● **REQUEST A**: According to the passage on coding attacks, why is it acceptable to spend few bits on the part of the frame before an attack?
-- EXTRACT TO READ start --
When an attack occurs towards the end of a frame, it is proposed to force as
much
as possible use of the bit-budget (number of available bits) for coding the
excitation
toward the end of the frame, since coding of the preceding part of the frame
(sub-
frames before the sub-frame including the attack) with a low number of bits is
sufficient. A difference with the TC coding mode of EVS as described in
Reference
[4] is that the glottal-shape codebook is usually used in the last sub-
frame(s) within
the frame, independently of the real maximum energy of the LP residual signal
within the first pitch period of the frame.
[0060] By forcing most of the bit-budget for encoding the end of the
frame,
the waveform of the sound signal at the beginning of the frame might not be
well
modeled, especially at low bit-rates where the fixed codebook is formed of,
for
example, one or two pulses per sub-frame only. However, the human ear
sensitivity
is exploited here. The human ear is not much sensitive to an inaccurate coding
of a
sound signal before an attack, but much more sensitive to any imperfection in
coding a sound signal segment, for example a voiced segment, after such
attack.
-- EXTRACT TO READ end --
-- LISTED ENTRIES start --
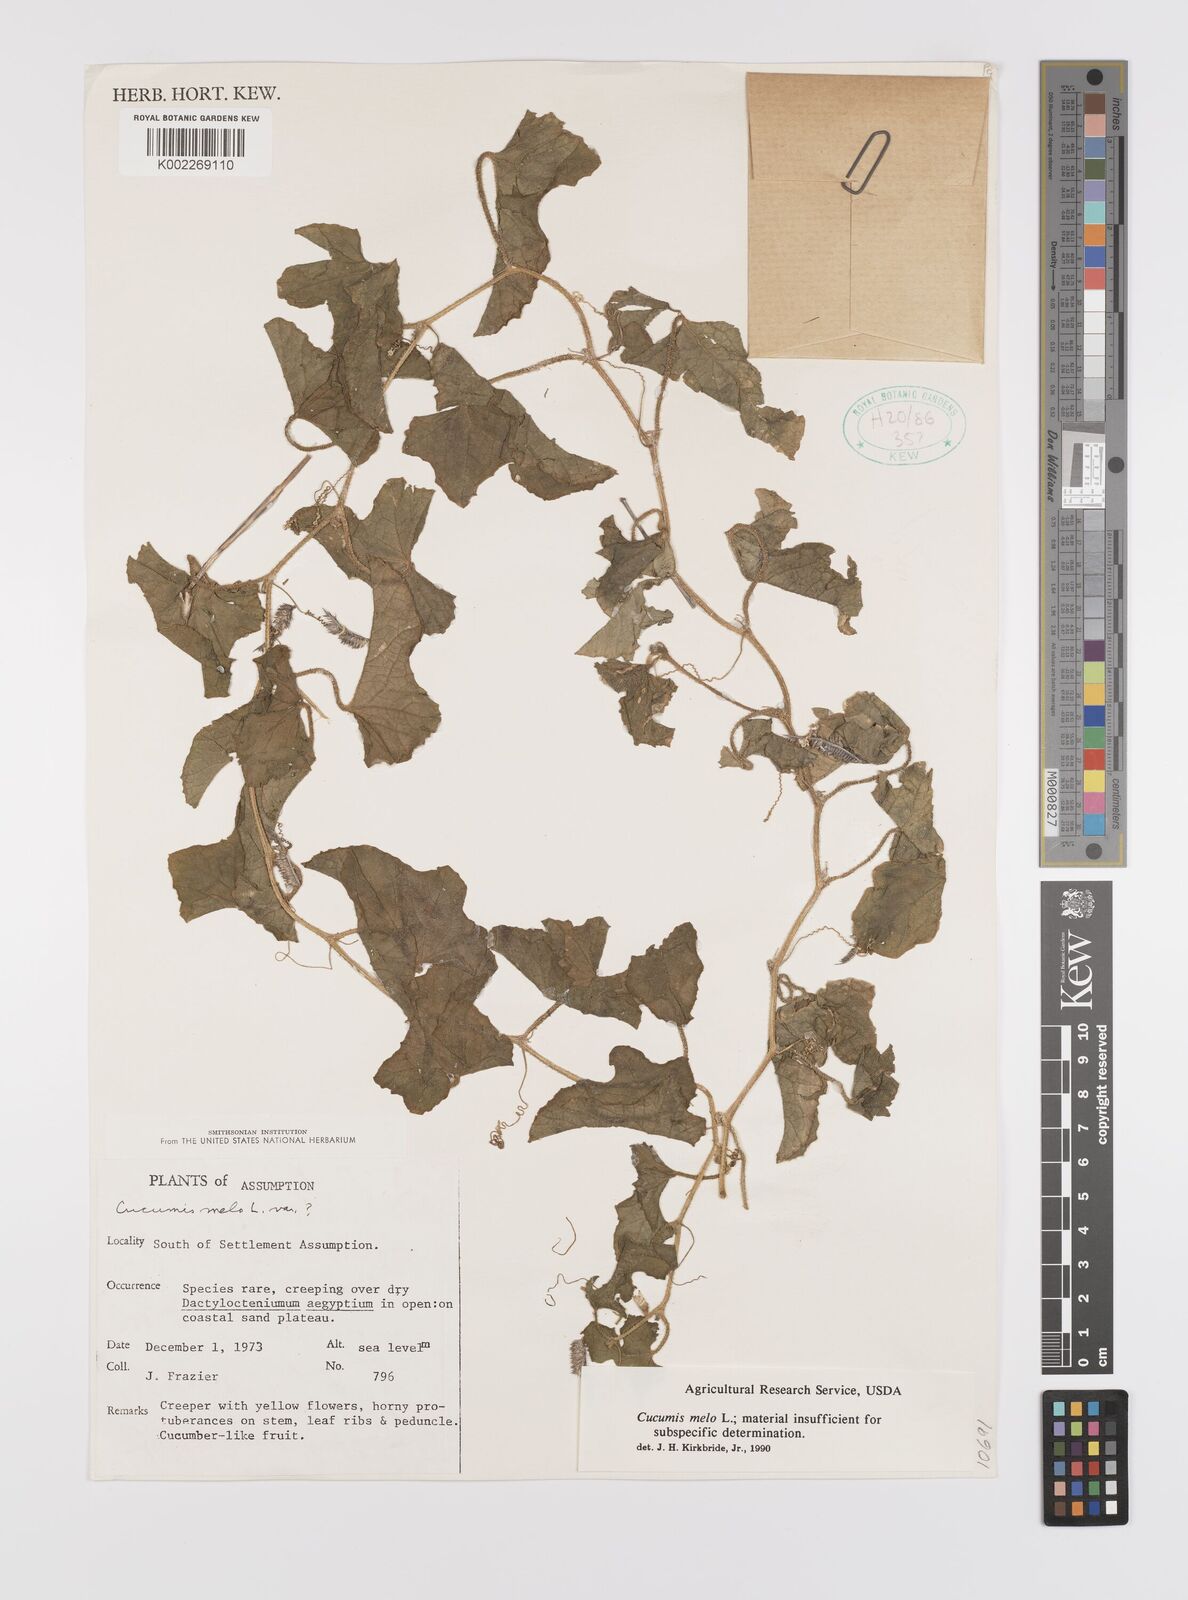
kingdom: Plantae
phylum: Tracheophyta
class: Magnoliopsida
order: Cucurbitales
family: Cucurbitaceae
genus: Cucumis
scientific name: Cucumis melo
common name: Melon
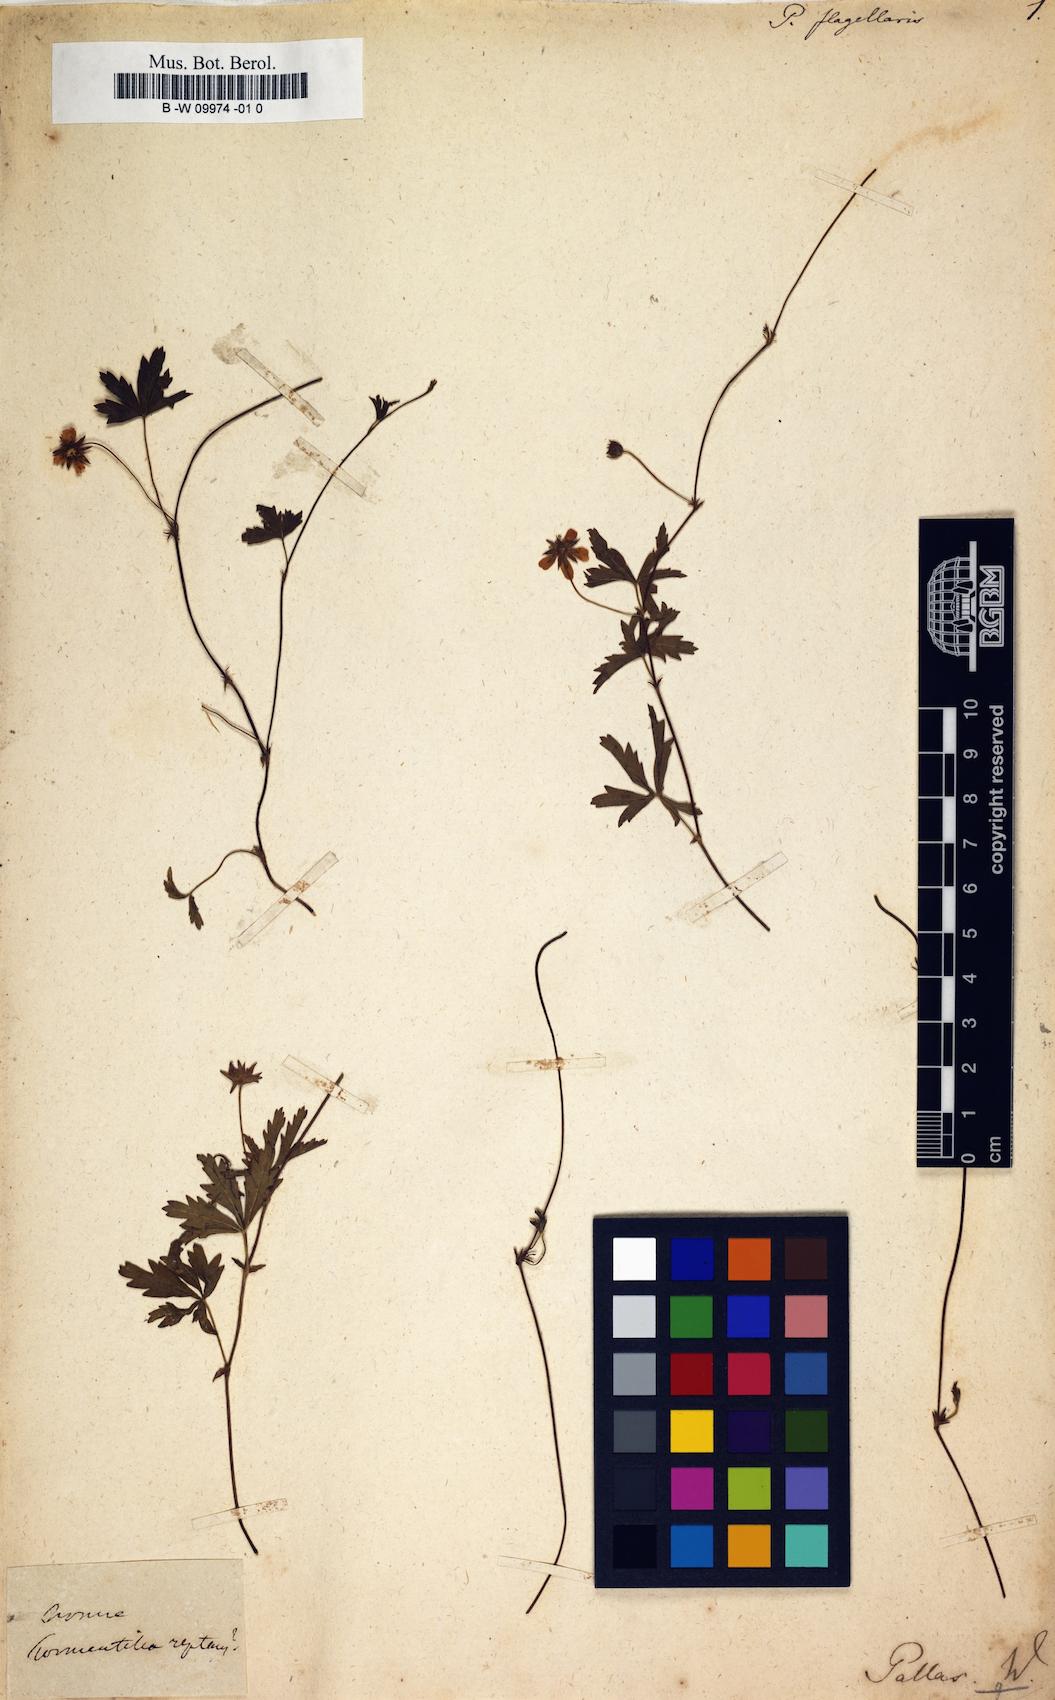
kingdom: Plantae
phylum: Tracheophyta
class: Magnoliopsida
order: Rosales
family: Rosaceae
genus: Potentilla
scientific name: Potentilla flagellaris
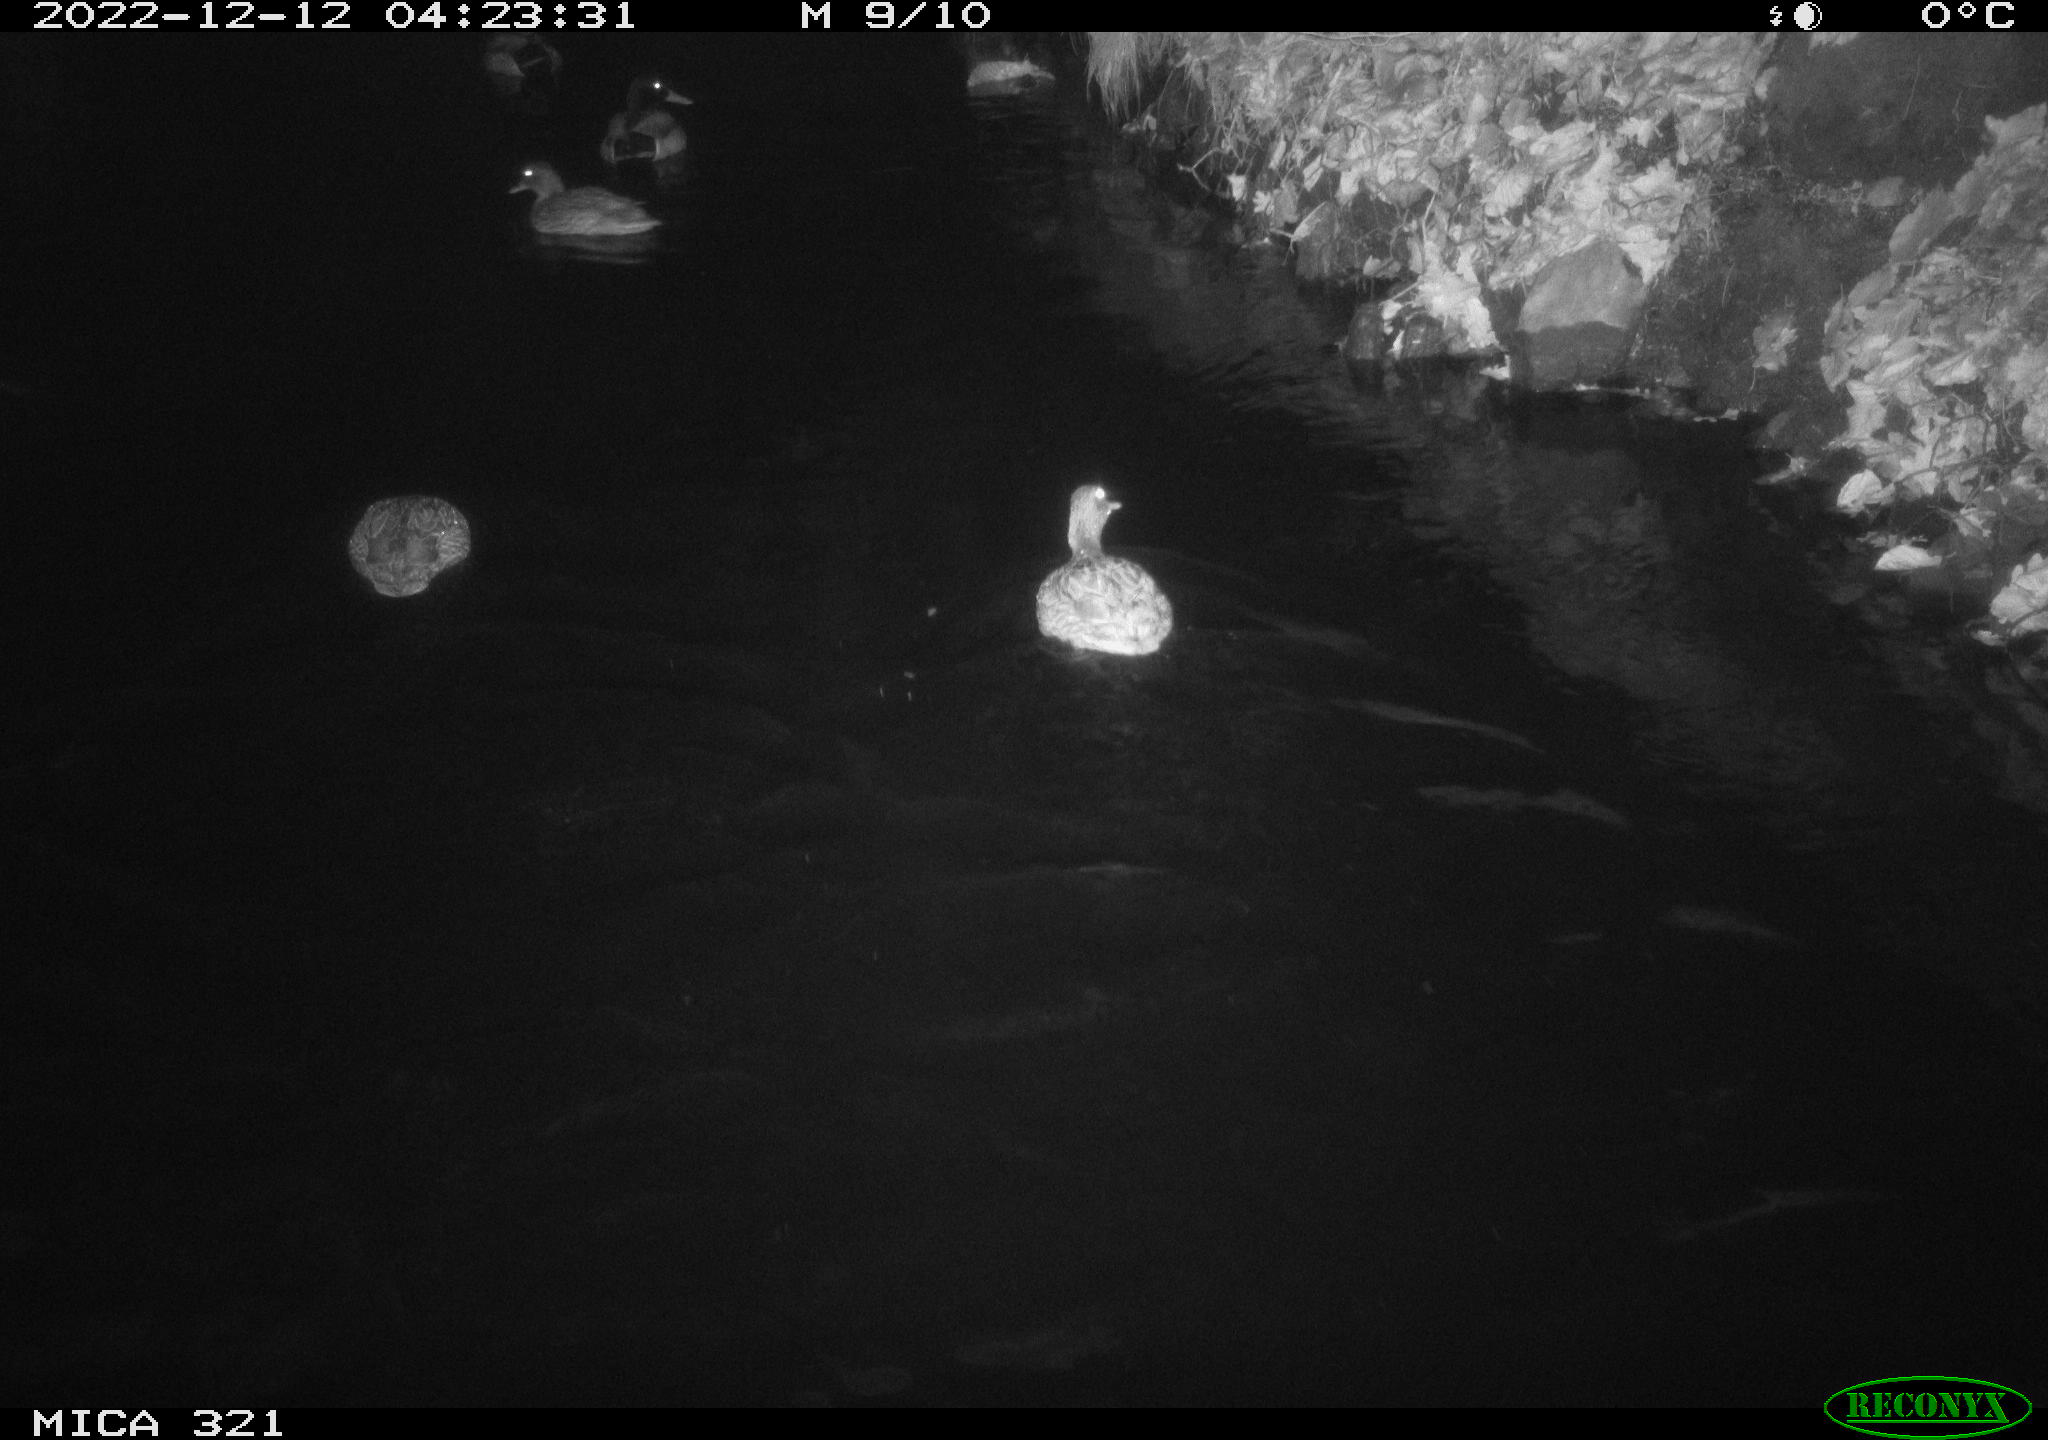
-- LISTED ENTRIES end --
● **REQUEST B**: Give again the part of the records that opens with the line containing "order: Cucurbitales" and runs through the end of the records, leaving the pictures out.

● **FULL OUTPUT A**: The human ear is not very sensitive to inaccurate coding of a sound signal before an attack. It is much more sensitive to imperfections in coding the segment after the attack, such as a voiced segment.

● **FULL OUTPUT B**:
order: Cucurbitales
family: Cucurbitaceae
genus: Cucumis
scientific name: Cucumis melo
common name: Melon
kingdom: Plantae
phylum: Tracheophyta
class: Magnoliopsida
order: Rosales
family: Rosaceae
genus: Potentilla
scientific name: Potentilla flagellaris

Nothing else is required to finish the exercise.